Maybe I missed it, but I never knew when or where this story took place, so I’m going to tell you. It’s set in England in 1865. That might clear things up for you as you watch it.

A 17 year old teenager, Katherine (Florence Pugh), is sold along with some real estate to 70-year-old Boris (Christopher Fairbank) as a wife for Boris’s 40 year old son, Alexander (Paul Hilton). The movie starts out on their wedding day, and it’s dour, to say the least. Alexander is a hateful creep, and that makes him a chip off the old block.

What follows is a weird coming of age story for Katherine as she is entrapped in an old house by the two old men and told to “do her duty as a wife” and stay inside. Her only company is a servant, Anna (Naomie Ackie), who plays a pivotal role in what follows.
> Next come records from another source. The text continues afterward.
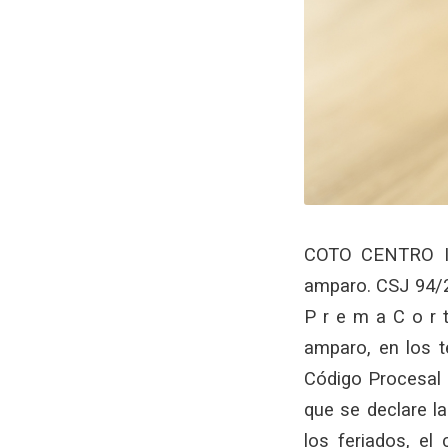
COTO CENTRO I
amparo. CSJ 94/2
P r e m a C o r 
amparo, en los té
Código Procesal C
que se declare la
los feriados, el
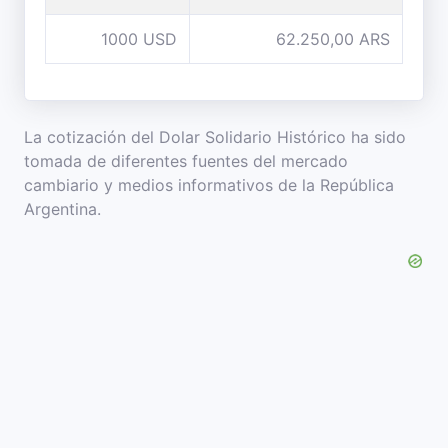
1000 USD
62.250,00 ARS
La cotización del Dolar Solidario Histórico ha sido
tomada de diferentes fuentes del mercado
cambiario y medios informativos de la República
Argentina.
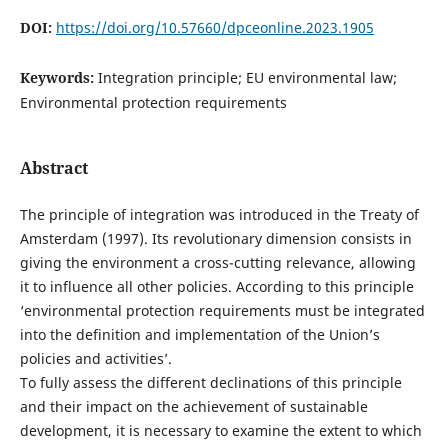
DOI:
https://doi.org/10.57660/dpceonline.2023.1905
Keywords:
Integration principle; EU environmental law;
Environmental protection requirements
Abstract
The principle of integration was introduced in the Treaty of
Amsterdam (1997). Its revolutionary dimension consists in
giving the environment a cross-cutting relevance, allowing
it to influence all other policies. According to this principle
‘environmental protection requirements must be integrated
into the definition and implementation of the Union’s
policies and activities’.
To fully assess the different declinations of this principle
and their impact on the achievement of sustainable
development, it is necessary to examine the extent to which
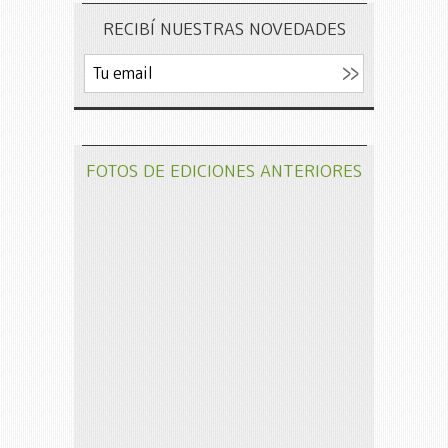
RECIBÍ NUESTRAS NOVEDADES
FOTOS DE EDICIONES ANTERIORES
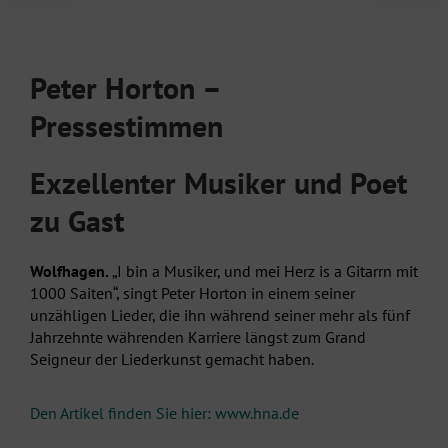
Peter Horton –
Pressestimmen
Exzellenter Musiker und Poet
zu Gast
Wolfhagen.
„I bin a Musiker, und mei Herz is a Gitarrn mit
1000 Saiten“, singt Peter Horton in einem seiner
unzähligen Lieder, die ihn während seiner mehr als fünf
Jahrzehnte währenden Karriere längst zum Grand
Seigneur der Liederkunst gemacht haben.
Den Artikel finden Sie hier: www.hna.de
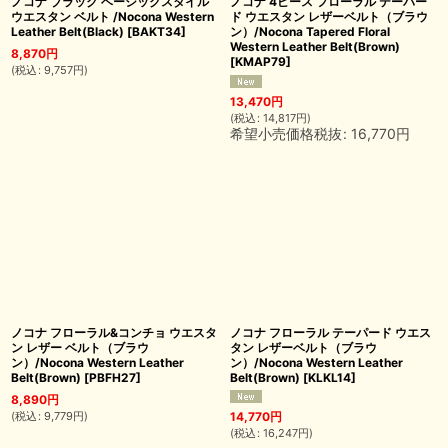
ノコナ ブラック ベーシックスタイル
ノコナ 4ピース フローラル テーパー
ウエスタン ベルト /Nocona Western
ド ウエスタン レザーベルト（ブラウ
Leather Belt(Black)
[
BAKT34
]
ン）/Nocona Tapered Floral
Western Leather Belt(Brown)
8,870
円
[
KMAP79
]
(
税込
:
9,757
円
)
13,470
円
(
税込
:
14,817
円
)
希望小売価格税抜
:
16,770
円
ノコナ フローラル&コンチョ ウエスタ
ノコナ フローラル テーパード ウエス
ン レザー ベルト（ブラウ
タン レザーベルト（ブラウ
ン）/Nocona Western Leather
ン）/Nocona Western Leather
Belt(Brown)
[
PBFH27
]
Belt(Brown)
[
KLKL14
]
8,890
円
(
税込
:
9,779
円
)
14,770
円
(
税込
:
16,247
円
)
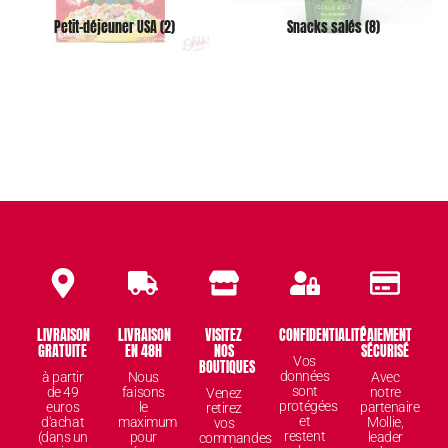
Petit-déjeuner USA
(2)
Snacks salés
(8)
LIVRAISON
LIVRAISON
VISITEZ
CONFIDENTIALITÉ
PAIEMENT
GRATUITE
EN 48H
NOS
SÉCURISÉ
Vos
BOUTIQUES
données
à partir
Nous
Avec
sont
de 49
faisons
notre
Venez
protégées
euros
le
partenaire
retirez
et
d'achat
maximum
Mollie,
vos
restent
(dans un
pour
leader
commandes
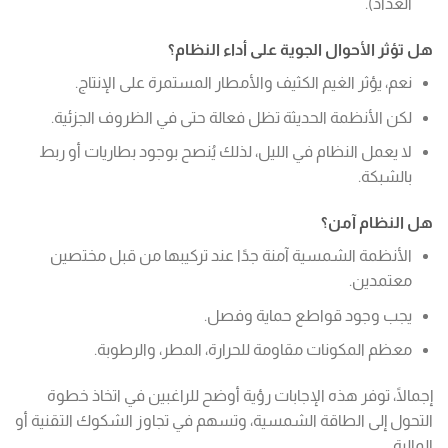
العداد).
هل تؤثر الأحوال الجوية على أداء النظام؟
نعم، يؤثر الغيم الكثيف والأمطار المستمرة على الإنتاج.
لكن الأنظمة الحديثة تظل فعالة حتى في الظروف الجزئية.
لا يعمل النظام في الليل، لذلك يُنصح بوجود بطاريات أو ربط
بالشبكة.
هل النظام آمن؟
الأنظمة الشمسية آمنة جدًا عند تركيبها من قبل مختصين
معتمدين.
يجب وجود قواطع حماية وفصل.
معظم المكونات مقاومة للحرارة، المطر، والرطوبة.
إجمالًا، توفر هذه الإجابات رؤية أوضح للراغبين في اتخاذ خطوة
التحول إلى الطاقة الشمسية، وتسهم في تجاوز الشكوك التقنية أو
المالية.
When both disagreeable men leave the estate for a few weeks, Katherine takes advantage of new found freedom and quickly becomes involved with a wild worker, Sebastian (Cosmo Jarvis), a 22 year old who steals Katherine’s youthful affection.

Things go from bad to worse, as the name of the film implies might happen. This could even be considered as a unique film noir, because it has most of the characteristics.
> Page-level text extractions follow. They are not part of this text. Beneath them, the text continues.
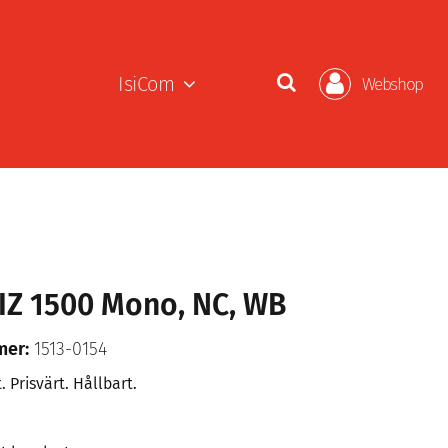
IsiCom
Webshop
BIZ 1500 Mono, NC, WB
mer:
1513-0154
. Prisvärt. Hållbart.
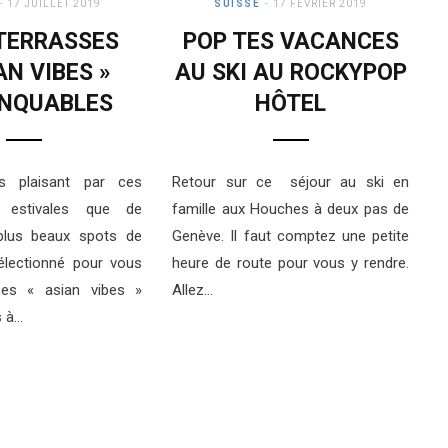
17 JUILLET 2019
SUISSE
17 FÉVRIER 2019
 TERRASSES
POP TES VACANCES
AN VIBES »
AU SKI AU ROCKYPOP
NQUABLES
HÔTEL
s plaisant par ces
Retour sur ce séjour au ski en
s estivales que de
famille aux Houches à deux pas de
 plus beaux spots de
Genève. Il faut comptez une petite
sélectionné pour vous
heure de route pour vous y rendre.
ses « asian vibes »
Allez…
 à…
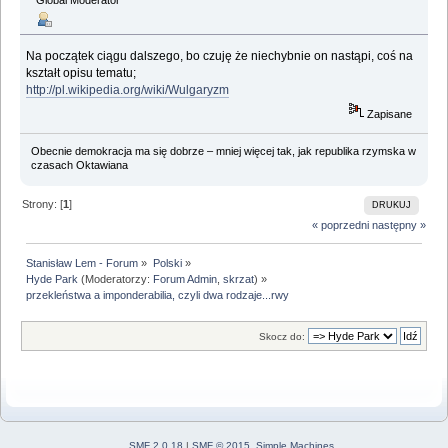
Na początek ciągu dalszego, bo czuję że niechybnie on nastąpi, coś na
kształt opisu tematu;
http://pl.wikipedia.org/wiki/Wulgaryzm
Zapisane
Obecnie demokracja ma się dobrze – mniej więcej tak, jak republika rzymska w
czasach Oktawiana
Strony: [
1
]
DRUKUJ
« poprzedni
następny »
Stanisław Lem - Forum
»
Polski
»
Hyde Park
(Moderatorzy:
Forum Admin
,
skrzat
) »
przekleństwa a imponderabilia, czyli dwa rodzaje...rwy
Skocz do:
SMF 2.0.18
|
SMF © 2015
,
Simple Machines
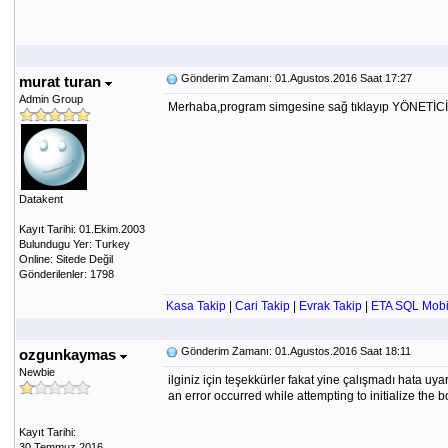
Gönderim Zamanı: 01.Agustos.2016 Saat 17:27
murat turan
Admin Group
Merhaba,program simgesine sağ tıklayıp YÖNETİCİ ol
Datakent
Kayıt Tarihi: 01.Ekim.2003
Bulundugu Yer: Turkey
Online: Sitede Değil
Gönderilenler: 1798
Kasa Takip
|
Cari Takip
|
Evrak Takip
|
ETA SQL Mobi
Gönderim Zamanı: 01.Agustos.2016 Saat 18:11
ozgunkaymas
Newbie
ilginiz için teşekkürler fakat yine çalışmadı hata uy
an error occurred while attempting to initialize th
Kayıt Tarihi:
30.Temmuz.2016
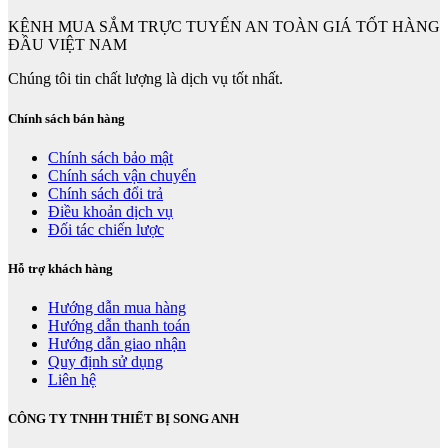
KÊNH MUA SẮM TRỰC TUYẾN AN TOÀN GIÁ TỐT HÀNG
ĐẦU VIỆT NAM
Chúng tôi tin chất lượng là dịch vụ tốt nhất.
Chính sách bán hàng
Chính sách bảo mật
Chính sách vận chuyển
Chính sách đổi trả
Điều khoản dịch vụ
Đối tác chiến lược
Hỗ trợ khách hàng
Hướng dẫn mua hàng
Hướng dẫn thanh toán
Hướng dẫn giao nhận
Quy định sử dụng
Liên hệ
CÔNG TY TNHH THIẾT BỊ SONG ANH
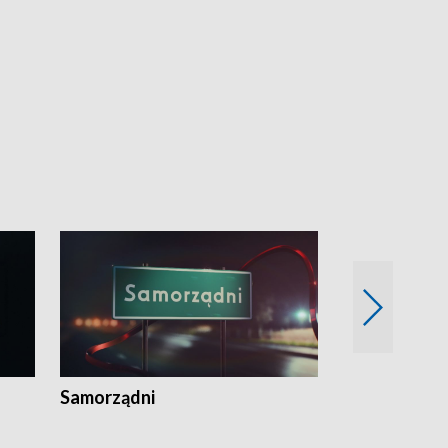
Samorządni
Wspólna sp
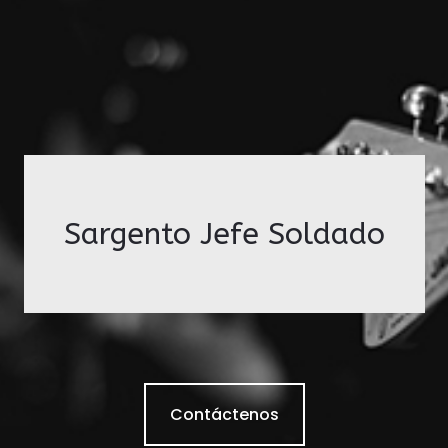
Sargento Jefe Soldado
Contáctenos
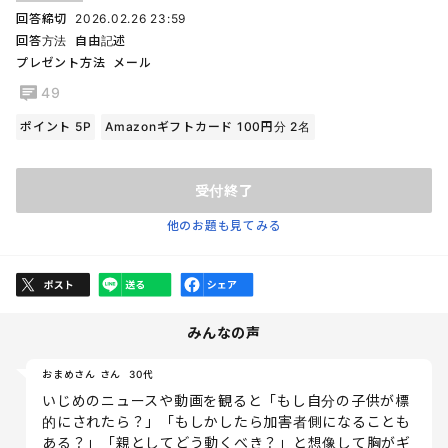
回答締切
2026.02.26 23:59
回答方法
自由記述
プレゼント方法
メール
49
ポイント 5P
Amazonギフトカード 100円分 2名
受付終了
他のお題も見てみる
みんなの声
おまめさん さん
30代
いじめのニュースや動画を観ると「もし自分の子供が標
的にされたら？」「もしかしたら加害者側になることも
ある？」「親としてどう動くべき？」と想像して胸がギ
The film is directed by William Oldroyd from a script by Alice Birch and is based on an 1865 Russian novel, “Lady Macbeth of the Misensk” by Nikolai Leskov.
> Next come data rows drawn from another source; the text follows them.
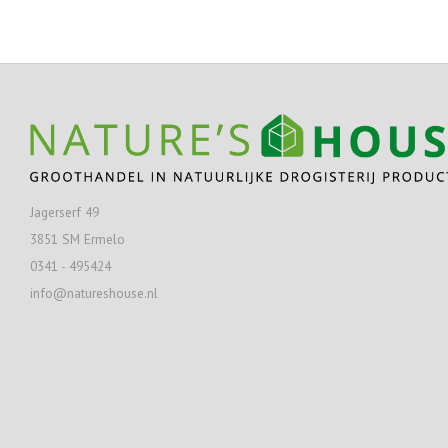
Jagerserf 49
3851 SM Ermelo
0341 - 495424
info@natureshouse.nl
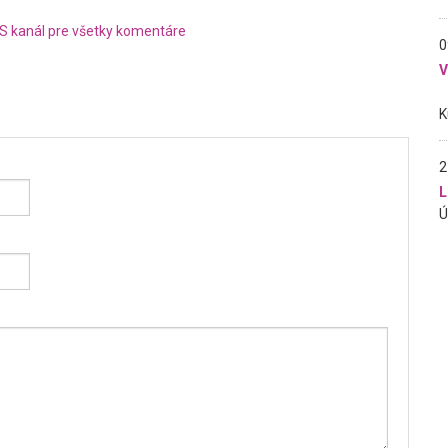
S kanál pre všetky komentáre
0
2
L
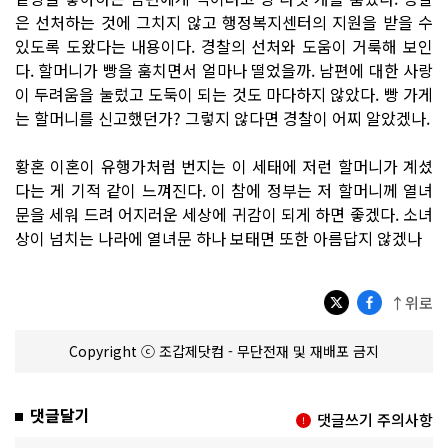
은 선처하는 것에 그치지 않고 행정복지센터의 지원을 받을 수
있도록 도왔다는 내용이다. 경찰의 선처와 도움이 거룩해 보인
다. 할머니가 빵을 훔치면서 얼마나 떨었을까. 남편에 대한 사랑
이 두려움을 눌렀고 도둑이 되는 것도 마다하지 않았다. 빵 가게
는 할머니를 신고했던가? 그렇지 않다면 경찰이 어찌 알았겠나.
황혼 이혼이 유행가처럼 번지는 이 세태에 저런 할머니가 계셨
다는 게 기적 같이 느껴진다. 이 참에 정부는 저 할머니께 열녀
문을 세워 드려 어지러운 세상에 귀감이 되게 하면 좋겠다. 소녀
상이 넘치는 나라에 열녀문 하나 보태면 또한 아름답지 않겠나
↑위로
Copyright ⓒ 조갑제닷컴 - 무단전재 및 재배포 금지
댓글달기
댓글쓰기 주의사항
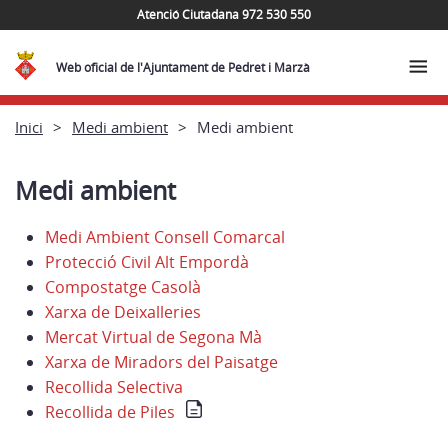
Atenció Ciutadana 972 530 550
Web oficial de l'Ajuntament de Pedret i Marzà
Inici
Medi ambient
Medi ambient
Medi ambient
Medi Ambient Consell Comarcal
Protecció Civil Alt Empordà
Compostatge Casolà
Xarxa de Deixalleries
Mercat Virtual de Segona Mà
Xarxa de Miradors del Paisatge
Recollida Selectiva
Recollida de Piles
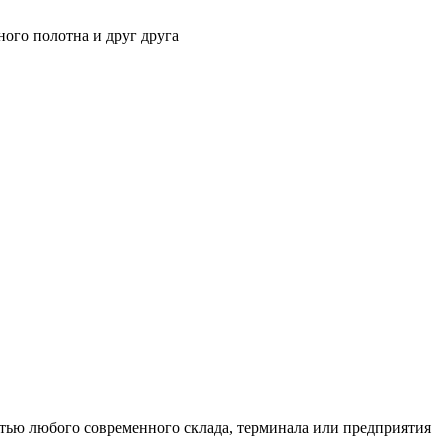
ного полотна и друг друга
тью любого современного склада, терминала или предприятия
Dealing with themes like the subordination of women, life in the outskirts of society, and illicit sex, it was published by Dostoyevsky and adapted into a Russian opera by Shostakovich in the ‘30s. It was immediately banned by Stalin for being “too subversive.”

I haven’t read the novella and certainly haven’t seen the opera, but the movie is well done with some fine twists.